__Your task__
Each line of the data is to be output verbatim, with the images removed.
....................
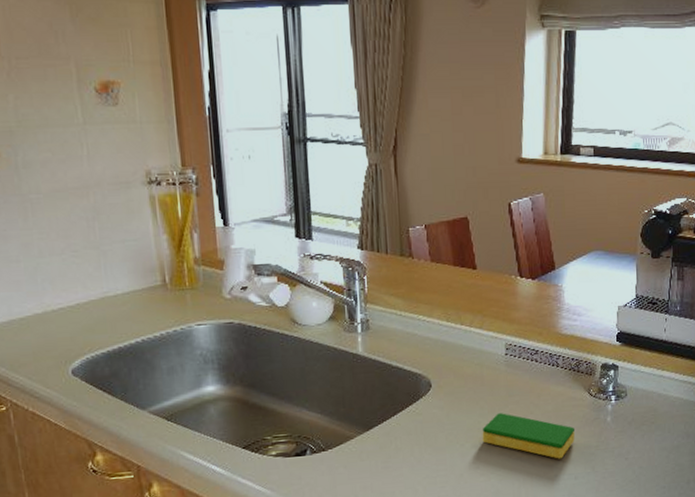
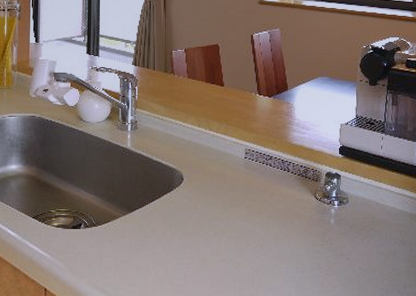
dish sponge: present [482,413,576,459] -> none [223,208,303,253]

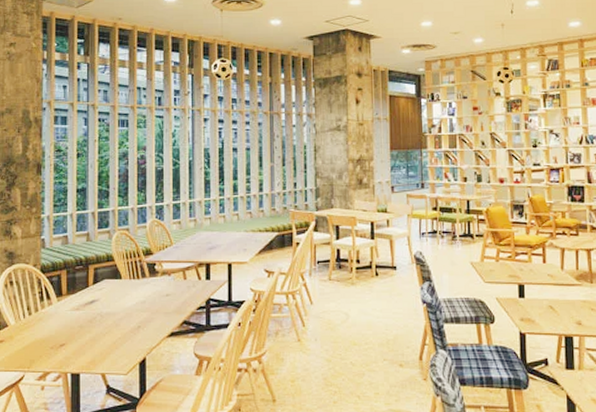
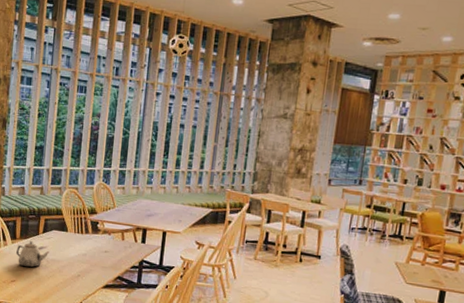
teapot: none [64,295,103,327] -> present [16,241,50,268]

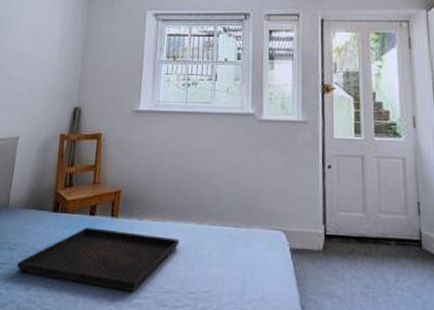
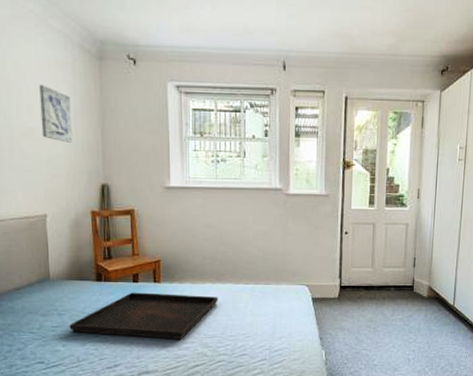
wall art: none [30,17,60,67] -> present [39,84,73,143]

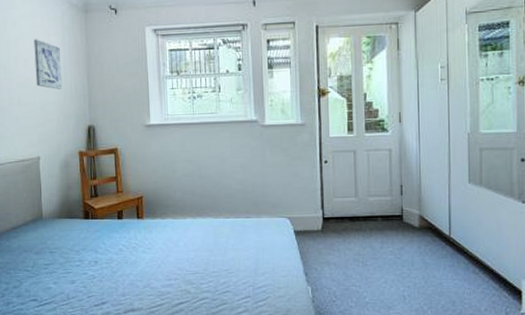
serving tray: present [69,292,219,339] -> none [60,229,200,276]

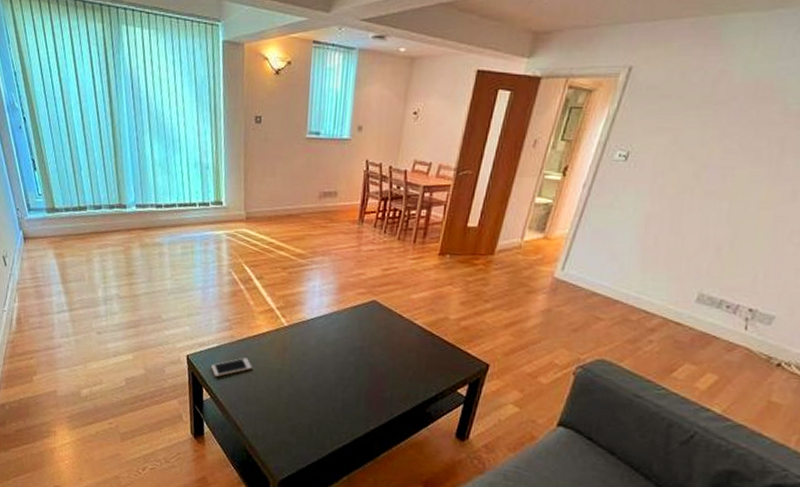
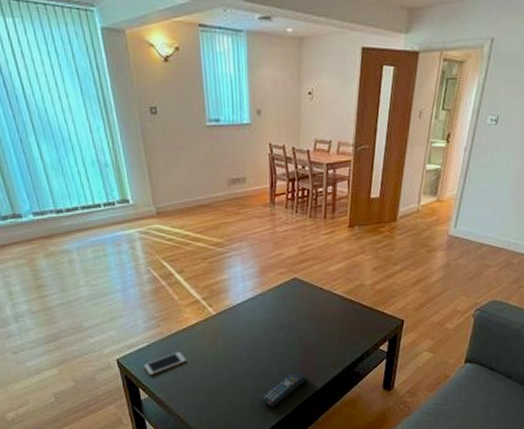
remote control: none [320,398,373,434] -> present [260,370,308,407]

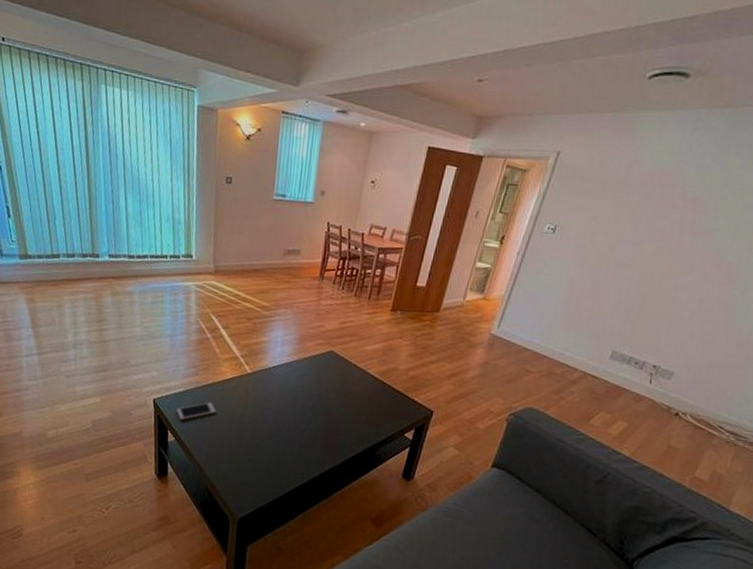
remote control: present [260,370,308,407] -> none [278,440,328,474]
....................
__Final answer__
dish sponge: present [482,413,576,459] -> none [223,208,303,253]

teapot: none [64,295,103,327] -> present [16,241,50,268]

wall art: none [30,17,60,67] -> present [39,84,73,143]

serving tray: present [69,292,219,339] -> none [60,229,200,276]

remote control: none [320,398,373,434] -> present [260,370,308,407]

remote control: present [260,370,308,407] -> none [278,440,328,474]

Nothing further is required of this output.